Le gouvernement du Premier ministre Viktor Ianoukovitch a chargé au début du mois le ministère des Combustibles et de l’Energie et celui des Affaires étrangères d’ouvrir des négociations avec l’Irak et la Turquie en vue de la création d’un corridor pétrolier par lequel l’or noir irakien viendrait remplir l’oléoduc Odessa-Brody. La première conduite, qui relierait Kirkouk, en Irak, au terminal pétrolier de Pivdenny, en Ukraine, en passant par la ville turque de Trabzon (Trébizonde), nécessiterait la construction de plusieurs centaines de kilomètres de pipeline. Une fois arrivé à destination, le pétrole brut pourrait être raffiné en Ukraine ou être transféré par voie maritime grâce à toute une flottille de barges vers l’oléoduc reliant Odessa, Brody et Plock en Pologne.
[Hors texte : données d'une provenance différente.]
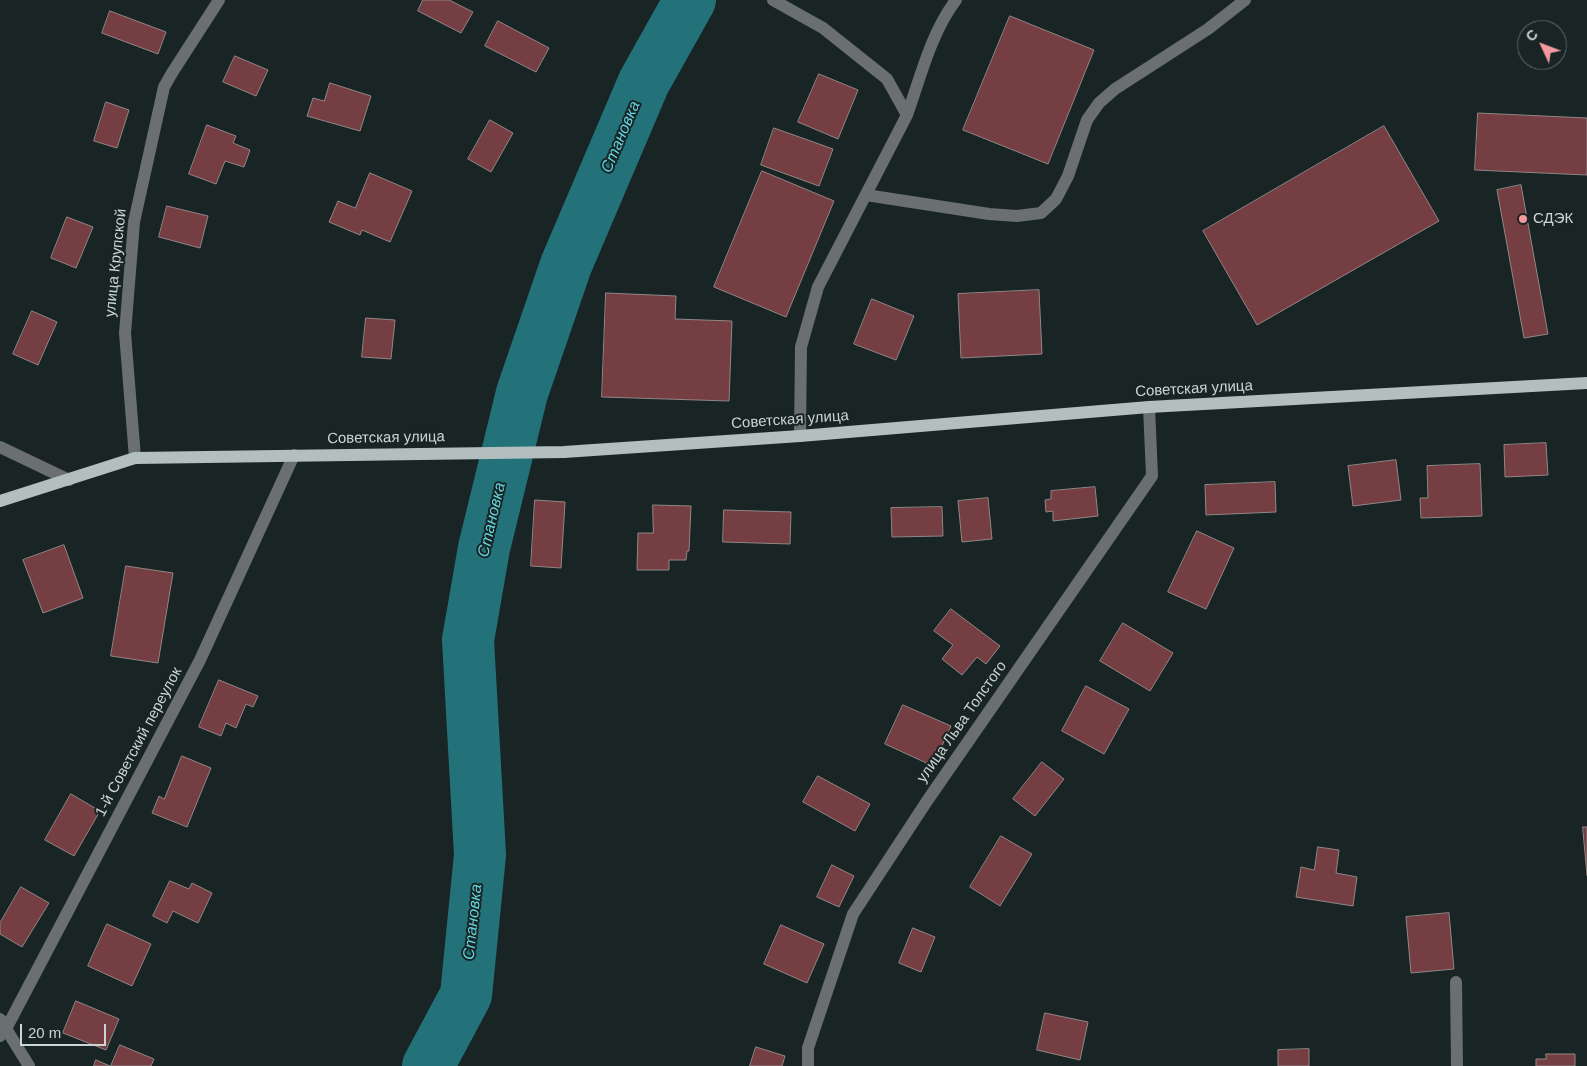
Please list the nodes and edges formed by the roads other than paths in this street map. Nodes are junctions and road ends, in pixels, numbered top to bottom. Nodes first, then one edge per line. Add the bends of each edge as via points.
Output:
1 (219, 0) edge
2 (773, 0) edge
3 (956, 0) edge
4 (1239, 1) edge
5 (907, 115) junction
6 (866, 195) junction
7 (1587, 383) edge
8 (1149, 408) junction
9 (800, 436) junction
10 (0, 447) edge
11 (294, 456) junction
12 (135, 458) junction
13 (69, 480) junction
14 (0, 501) edge
15 (1456, 982) dead end
16 (2, 1028) edge
17 (30, 1066) edge
18 (808, 1066) edge
19 (1457, 1066) edge

1 - 12 street, улица Крупской via 164,87 134,222 125,333
2 - 5 street via 822,28 887,80
3 - 5 street via 946,12 930,48
4 - 6 street via 1208,29 1115,89 1099,104 1087,120 1068,176 1056,199 1040,213 1017,216 989,214
5 - 6 street
6 - 9 street via 818,287 801,347
7 - 8 main road, Советская улица
8 - 9 main road, Советская улица
8 - 18 street, улица Льва Толстого via 1152,476 927,801 853,914 808,1048
9 - 11 main road, Советская улица via 564,452
10 - 13 street
11 - 12 main road, Советская улица
11 - 16 street, 1-й Советский переулок via 200,660
12 - 13 main road, Советская улица
13 - 14 main road, Советская улица
15 - 19 street
16 - 17 street

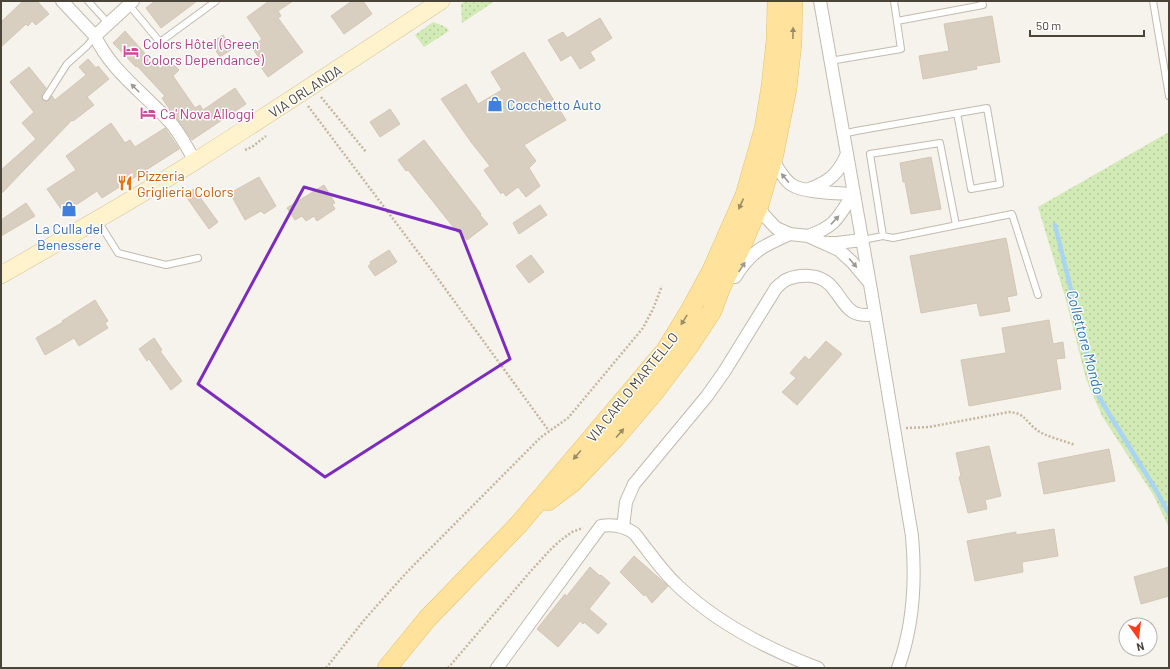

Ce projet n’est pas nouveau. En mars 2005, le président ukrainien, Viktor Iouchtchenko, avait déjà évoqué l’idée de créer un corridor énergétique entre son pays et l’Irak. Des pourparlers dans ce sens auraient aussi été entamés avec d’anciennes républiques soviétiques comme le Turkménistan et le Kazakhstan. En août de la même année, la presse locale parlait même de la possible création à Pivdenny d’une « raffinerie pour le pétrole non russe ».

« Coquille vide »

La plupart des experts doutent toutefois du sérieux de ce programme. Interrogé dans les colonnes du quotidien russe « Nezavissimaïa Gazeta », Vladimir Leskov, un expert du secteur pétro-gazier, pense même que ce corridor de transport ressemblerait plutôt à une coquille vide. « Aujourd’hui, l’Irak extrait près de 2 millions de barils de pétrole par jour, dont 1,6 million sont exportés essentiellement vers l’Europe et les Etats-Unis, et ces exportations sont assurées par des tankers géants et non par des oléoducs, note ce spécialiste. Négocier avec les autorités irakiennes n’est pas non plus une tâche facile car la loi sur la participation étrangère aux projets pétro-gaziers n’a toujours pas été adoptée. Il faudra donc attendre avant de pouvoir augmenter la production de pétrole en Irak. » De nombreux Ukrainiens partagent ce scepticisme. Ce projet « a peu de chances de réussite, estime dans une interview au journal local «Kyiv Post» Volodymyr Saprykin, le directeur des programmes énergétiques auprès du Centre Razumkov à Kiev. La région de la mer Noire est pleine de pétrole russe, kazakh et azéri, bon marché en raison des coûts très faibles de transport. De plus, ce nouveau pipeline implique des coûts supplémentaires liés au transport du pétrole par bateau. La Turquie a aussi commencé les études préliminaires concernant un oléoduc entre Samsun et Ceyhan, soit la direction opposée [au projet ukrainien]. Et pour finir, la situation du pétrole irakien est très complexe et je pense que les volumes [d’or noir exporté] ont déjà été décidés pour les années à venir. »

L’ouverture d’un nouveau corridor de transport ne devrait pas non plus ravir Moscou. Bizarrement, cette idée a été relancée par un gouvernement réputé prorusse. Sachant que ce projet a très peu de chances de se concrétiser, le Premier ministre ukrainien a probablement remis le dossier au goût du jour pour séduire, à l’approche des élections législatives du 30 septembre, les électeurs de l’ouest et du centre du pays qui désapprouvent ses rapports « amicaux » avec la Russie.